The government has come out and said that only 16 percent of all mathematics teachers are qualified and new data obtained by the Jamaica Gleaner revealed that the figure is closer to 10 percent. There are 1048 math teachers at the secondary school level and 10 percent of that translates to approximately 105 teachers.
Maths results at the CSEC level have seen a decline each year, for the last three years. Islandwide math passes stands at less than 40% of all students who took the exam in June 2012.
One of the reasons for such low pass rates has become clearly evident. Teachers can only teach and deliver lessons on things that they know and at the moment we only have 10 percent of math teachers being able to do this.
The solution to the problem is obvious. We must invest more in the training of maths teachers to make them more qualified and specialist teachers of mathematics should not hold less than a bachelor’s in mathematics in order to teach the subject. We don’t want them to have just a bachelor’s degree or a teaching diploma; we need them to have their degree in the area of mathematics or statistics, which will enable them to have the content.

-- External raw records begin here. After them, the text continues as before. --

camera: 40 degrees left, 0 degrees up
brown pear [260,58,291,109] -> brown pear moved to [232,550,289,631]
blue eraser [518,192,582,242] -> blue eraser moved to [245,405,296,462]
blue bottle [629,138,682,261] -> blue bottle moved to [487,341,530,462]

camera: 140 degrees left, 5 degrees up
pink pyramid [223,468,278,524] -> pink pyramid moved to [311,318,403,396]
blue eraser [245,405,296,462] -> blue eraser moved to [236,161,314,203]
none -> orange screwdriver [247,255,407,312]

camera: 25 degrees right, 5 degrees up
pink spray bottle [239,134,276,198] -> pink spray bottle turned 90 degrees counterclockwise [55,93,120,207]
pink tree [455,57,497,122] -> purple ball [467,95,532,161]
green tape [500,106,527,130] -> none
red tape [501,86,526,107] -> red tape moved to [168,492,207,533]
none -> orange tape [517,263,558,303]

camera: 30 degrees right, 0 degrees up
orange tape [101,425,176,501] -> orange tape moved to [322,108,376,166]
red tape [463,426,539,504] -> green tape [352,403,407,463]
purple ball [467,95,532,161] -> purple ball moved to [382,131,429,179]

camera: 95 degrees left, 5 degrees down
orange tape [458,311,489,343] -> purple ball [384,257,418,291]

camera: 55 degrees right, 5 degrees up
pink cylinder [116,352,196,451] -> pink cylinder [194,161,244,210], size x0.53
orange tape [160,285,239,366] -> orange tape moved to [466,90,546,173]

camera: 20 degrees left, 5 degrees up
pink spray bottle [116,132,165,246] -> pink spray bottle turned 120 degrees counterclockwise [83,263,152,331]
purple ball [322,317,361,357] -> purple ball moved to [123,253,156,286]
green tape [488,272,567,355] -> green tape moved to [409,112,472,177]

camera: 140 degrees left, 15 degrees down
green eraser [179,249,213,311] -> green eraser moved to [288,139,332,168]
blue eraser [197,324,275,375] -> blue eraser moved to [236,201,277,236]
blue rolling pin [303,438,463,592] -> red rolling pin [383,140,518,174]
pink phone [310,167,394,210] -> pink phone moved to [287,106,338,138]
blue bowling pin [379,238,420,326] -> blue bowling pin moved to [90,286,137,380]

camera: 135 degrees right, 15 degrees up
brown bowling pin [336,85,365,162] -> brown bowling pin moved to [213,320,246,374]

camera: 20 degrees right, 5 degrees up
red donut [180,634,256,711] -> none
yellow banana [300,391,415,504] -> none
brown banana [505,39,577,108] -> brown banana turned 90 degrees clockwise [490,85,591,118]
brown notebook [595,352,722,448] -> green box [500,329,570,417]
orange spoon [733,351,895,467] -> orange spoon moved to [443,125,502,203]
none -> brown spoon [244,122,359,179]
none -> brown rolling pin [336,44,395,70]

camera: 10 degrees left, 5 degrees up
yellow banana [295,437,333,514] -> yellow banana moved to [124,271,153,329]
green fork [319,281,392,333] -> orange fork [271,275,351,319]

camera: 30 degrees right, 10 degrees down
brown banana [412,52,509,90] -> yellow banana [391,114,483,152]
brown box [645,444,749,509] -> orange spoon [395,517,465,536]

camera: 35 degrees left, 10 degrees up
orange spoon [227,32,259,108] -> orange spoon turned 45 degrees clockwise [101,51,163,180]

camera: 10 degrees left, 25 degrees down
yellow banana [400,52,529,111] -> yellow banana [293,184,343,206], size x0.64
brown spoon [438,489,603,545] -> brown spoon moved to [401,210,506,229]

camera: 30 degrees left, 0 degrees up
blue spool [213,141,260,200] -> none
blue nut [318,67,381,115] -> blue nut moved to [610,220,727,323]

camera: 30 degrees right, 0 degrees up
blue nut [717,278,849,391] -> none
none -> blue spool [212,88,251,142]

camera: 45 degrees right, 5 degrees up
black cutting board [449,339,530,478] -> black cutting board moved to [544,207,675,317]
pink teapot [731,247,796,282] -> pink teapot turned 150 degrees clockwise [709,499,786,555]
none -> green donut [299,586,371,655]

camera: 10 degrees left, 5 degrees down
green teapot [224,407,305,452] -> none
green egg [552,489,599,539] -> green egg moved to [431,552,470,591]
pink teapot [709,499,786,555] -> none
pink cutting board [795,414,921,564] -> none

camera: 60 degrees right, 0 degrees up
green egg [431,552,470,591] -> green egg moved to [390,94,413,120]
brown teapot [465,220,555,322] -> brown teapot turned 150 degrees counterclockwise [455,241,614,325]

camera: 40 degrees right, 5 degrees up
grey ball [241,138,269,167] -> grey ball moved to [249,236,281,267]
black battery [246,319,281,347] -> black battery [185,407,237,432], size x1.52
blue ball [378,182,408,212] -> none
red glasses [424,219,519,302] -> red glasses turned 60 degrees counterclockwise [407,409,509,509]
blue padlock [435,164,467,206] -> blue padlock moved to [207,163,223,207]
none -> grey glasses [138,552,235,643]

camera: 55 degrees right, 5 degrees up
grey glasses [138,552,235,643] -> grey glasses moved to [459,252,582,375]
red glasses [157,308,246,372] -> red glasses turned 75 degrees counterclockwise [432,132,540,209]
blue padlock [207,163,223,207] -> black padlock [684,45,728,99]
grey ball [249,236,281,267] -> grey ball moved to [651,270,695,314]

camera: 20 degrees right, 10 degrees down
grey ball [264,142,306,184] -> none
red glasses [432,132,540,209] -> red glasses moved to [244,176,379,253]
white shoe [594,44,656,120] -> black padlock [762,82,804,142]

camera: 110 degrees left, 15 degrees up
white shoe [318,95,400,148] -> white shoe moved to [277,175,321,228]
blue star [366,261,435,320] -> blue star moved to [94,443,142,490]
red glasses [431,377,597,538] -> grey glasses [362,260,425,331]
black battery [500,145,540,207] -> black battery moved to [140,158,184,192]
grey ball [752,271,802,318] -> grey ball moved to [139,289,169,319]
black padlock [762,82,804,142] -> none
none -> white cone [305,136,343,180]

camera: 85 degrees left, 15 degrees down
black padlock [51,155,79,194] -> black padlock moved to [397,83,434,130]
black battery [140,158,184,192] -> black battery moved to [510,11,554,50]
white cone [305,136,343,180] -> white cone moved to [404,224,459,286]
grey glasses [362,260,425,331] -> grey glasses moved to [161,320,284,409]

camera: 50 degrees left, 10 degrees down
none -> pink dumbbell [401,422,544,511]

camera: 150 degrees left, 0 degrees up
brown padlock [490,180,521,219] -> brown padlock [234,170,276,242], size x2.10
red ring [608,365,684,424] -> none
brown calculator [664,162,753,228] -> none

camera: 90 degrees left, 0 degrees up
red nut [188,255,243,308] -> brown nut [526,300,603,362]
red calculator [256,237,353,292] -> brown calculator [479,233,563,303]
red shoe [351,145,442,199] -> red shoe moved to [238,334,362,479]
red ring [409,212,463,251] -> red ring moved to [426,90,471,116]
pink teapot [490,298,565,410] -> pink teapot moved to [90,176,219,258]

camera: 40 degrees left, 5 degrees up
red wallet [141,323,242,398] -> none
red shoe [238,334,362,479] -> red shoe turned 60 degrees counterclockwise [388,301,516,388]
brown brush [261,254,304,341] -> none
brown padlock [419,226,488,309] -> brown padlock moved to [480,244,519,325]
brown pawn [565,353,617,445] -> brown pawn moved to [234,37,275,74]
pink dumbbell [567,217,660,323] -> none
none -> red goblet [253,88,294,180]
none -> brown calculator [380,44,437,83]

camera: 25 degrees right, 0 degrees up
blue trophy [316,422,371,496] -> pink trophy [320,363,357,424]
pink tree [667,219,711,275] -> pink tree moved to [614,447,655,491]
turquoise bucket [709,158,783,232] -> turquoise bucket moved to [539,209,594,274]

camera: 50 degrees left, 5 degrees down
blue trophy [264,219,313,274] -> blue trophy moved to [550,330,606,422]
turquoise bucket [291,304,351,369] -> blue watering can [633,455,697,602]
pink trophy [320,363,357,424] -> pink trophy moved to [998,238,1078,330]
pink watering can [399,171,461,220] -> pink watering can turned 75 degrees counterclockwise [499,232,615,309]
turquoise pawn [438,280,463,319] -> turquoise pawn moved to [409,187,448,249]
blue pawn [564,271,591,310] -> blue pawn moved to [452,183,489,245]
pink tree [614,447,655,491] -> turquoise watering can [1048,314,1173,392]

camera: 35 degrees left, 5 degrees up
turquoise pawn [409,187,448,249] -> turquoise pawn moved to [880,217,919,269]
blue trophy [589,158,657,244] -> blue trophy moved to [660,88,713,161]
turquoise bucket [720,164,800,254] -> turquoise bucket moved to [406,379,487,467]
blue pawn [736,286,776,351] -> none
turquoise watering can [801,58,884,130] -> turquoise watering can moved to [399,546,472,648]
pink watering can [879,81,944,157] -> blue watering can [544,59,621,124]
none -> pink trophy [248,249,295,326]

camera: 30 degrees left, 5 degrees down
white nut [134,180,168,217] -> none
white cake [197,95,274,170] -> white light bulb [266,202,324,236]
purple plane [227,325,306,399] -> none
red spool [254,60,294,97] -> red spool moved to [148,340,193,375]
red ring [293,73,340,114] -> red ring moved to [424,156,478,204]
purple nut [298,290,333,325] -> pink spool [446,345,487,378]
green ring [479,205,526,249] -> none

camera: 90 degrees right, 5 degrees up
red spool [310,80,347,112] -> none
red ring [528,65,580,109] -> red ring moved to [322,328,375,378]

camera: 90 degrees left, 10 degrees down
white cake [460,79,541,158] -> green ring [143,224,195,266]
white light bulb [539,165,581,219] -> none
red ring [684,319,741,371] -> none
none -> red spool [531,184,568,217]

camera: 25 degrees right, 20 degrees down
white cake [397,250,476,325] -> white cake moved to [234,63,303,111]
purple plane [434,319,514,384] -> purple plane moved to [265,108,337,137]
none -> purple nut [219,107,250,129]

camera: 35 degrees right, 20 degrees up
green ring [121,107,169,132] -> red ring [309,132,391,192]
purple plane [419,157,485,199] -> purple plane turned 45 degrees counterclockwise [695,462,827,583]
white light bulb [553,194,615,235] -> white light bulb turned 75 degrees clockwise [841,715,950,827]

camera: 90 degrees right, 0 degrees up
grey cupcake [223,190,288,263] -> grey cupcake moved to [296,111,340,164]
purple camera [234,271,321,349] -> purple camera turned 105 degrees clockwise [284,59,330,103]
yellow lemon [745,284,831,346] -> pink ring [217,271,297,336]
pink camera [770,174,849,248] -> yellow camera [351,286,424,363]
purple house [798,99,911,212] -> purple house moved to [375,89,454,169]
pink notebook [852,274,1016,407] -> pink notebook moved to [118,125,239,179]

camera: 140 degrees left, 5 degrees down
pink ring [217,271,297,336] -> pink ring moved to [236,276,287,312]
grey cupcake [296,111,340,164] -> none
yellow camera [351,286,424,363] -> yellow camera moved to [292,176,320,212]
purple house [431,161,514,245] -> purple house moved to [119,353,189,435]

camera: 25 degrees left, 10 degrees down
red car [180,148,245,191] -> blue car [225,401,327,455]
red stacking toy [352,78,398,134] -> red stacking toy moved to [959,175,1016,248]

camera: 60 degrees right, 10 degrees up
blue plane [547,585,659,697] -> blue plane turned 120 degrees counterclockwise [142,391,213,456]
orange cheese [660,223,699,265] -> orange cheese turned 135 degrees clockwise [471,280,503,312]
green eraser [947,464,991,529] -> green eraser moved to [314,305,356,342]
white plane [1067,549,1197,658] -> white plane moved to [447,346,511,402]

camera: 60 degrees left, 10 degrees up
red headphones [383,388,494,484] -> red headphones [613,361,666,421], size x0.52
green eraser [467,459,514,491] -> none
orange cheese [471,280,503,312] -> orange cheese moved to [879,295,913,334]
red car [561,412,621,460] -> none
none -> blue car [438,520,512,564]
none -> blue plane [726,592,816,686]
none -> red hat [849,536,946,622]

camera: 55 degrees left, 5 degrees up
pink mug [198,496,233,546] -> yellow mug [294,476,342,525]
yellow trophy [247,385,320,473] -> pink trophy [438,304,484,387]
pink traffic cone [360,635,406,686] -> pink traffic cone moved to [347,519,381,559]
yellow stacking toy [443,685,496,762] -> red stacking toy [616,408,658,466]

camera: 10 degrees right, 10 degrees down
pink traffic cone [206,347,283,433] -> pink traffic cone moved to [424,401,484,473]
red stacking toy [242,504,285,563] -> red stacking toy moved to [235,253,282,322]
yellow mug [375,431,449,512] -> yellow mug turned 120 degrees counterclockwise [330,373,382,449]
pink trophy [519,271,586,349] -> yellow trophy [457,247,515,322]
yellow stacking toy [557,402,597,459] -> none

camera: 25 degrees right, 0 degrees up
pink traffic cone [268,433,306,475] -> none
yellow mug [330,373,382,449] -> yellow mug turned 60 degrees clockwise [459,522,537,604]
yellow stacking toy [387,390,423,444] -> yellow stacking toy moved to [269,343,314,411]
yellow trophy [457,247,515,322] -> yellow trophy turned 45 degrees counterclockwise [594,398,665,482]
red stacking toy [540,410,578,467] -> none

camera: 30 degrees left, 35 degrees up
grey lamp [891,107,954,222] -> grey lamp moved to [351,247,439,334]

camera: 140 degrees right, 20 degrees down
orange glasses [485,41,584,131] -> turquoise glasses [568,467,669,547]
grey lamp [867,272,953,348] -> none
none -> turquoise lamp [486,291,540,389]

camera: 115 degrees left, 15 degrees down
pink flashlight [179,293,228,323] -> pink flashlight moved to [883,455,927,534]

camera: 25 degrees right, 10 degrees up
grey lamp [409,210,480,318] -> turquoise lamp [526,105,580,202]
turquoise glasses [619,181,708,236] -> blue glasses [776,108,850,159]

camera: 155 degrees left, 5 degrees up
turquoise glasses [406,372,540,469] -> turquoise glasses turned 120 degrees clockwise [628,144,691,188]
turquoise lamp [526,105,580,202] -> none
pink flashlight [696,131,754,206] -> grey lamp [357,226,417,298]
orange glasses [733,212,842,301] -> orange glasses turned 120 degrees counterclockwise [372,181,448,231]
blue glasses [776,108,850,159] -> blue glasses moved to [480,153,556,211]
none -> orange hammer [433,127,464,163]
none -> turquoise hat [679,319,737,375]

The second stage of the solution is to train these individuals in the art of delivering maths lessons; otherwise known as mathematics pedagogy.
Having a mathematics degree in the private sector pays better money than in the public sector and this may result in the government having difficulties attracting qualified mathematics teachers. Increasing the salaries offered to maths teachers is one option to attract individuals into the area. Another is to providing free mathematics degrees for individuals who would then be bonded for approximately five years.
Mathematics is an important area of study for the future of any society who wants to progress educationally and economically. If the current trends continue, we will see further declines in the pass rate of our pupils. We have to do something to halt this decline and we have to do it immediately.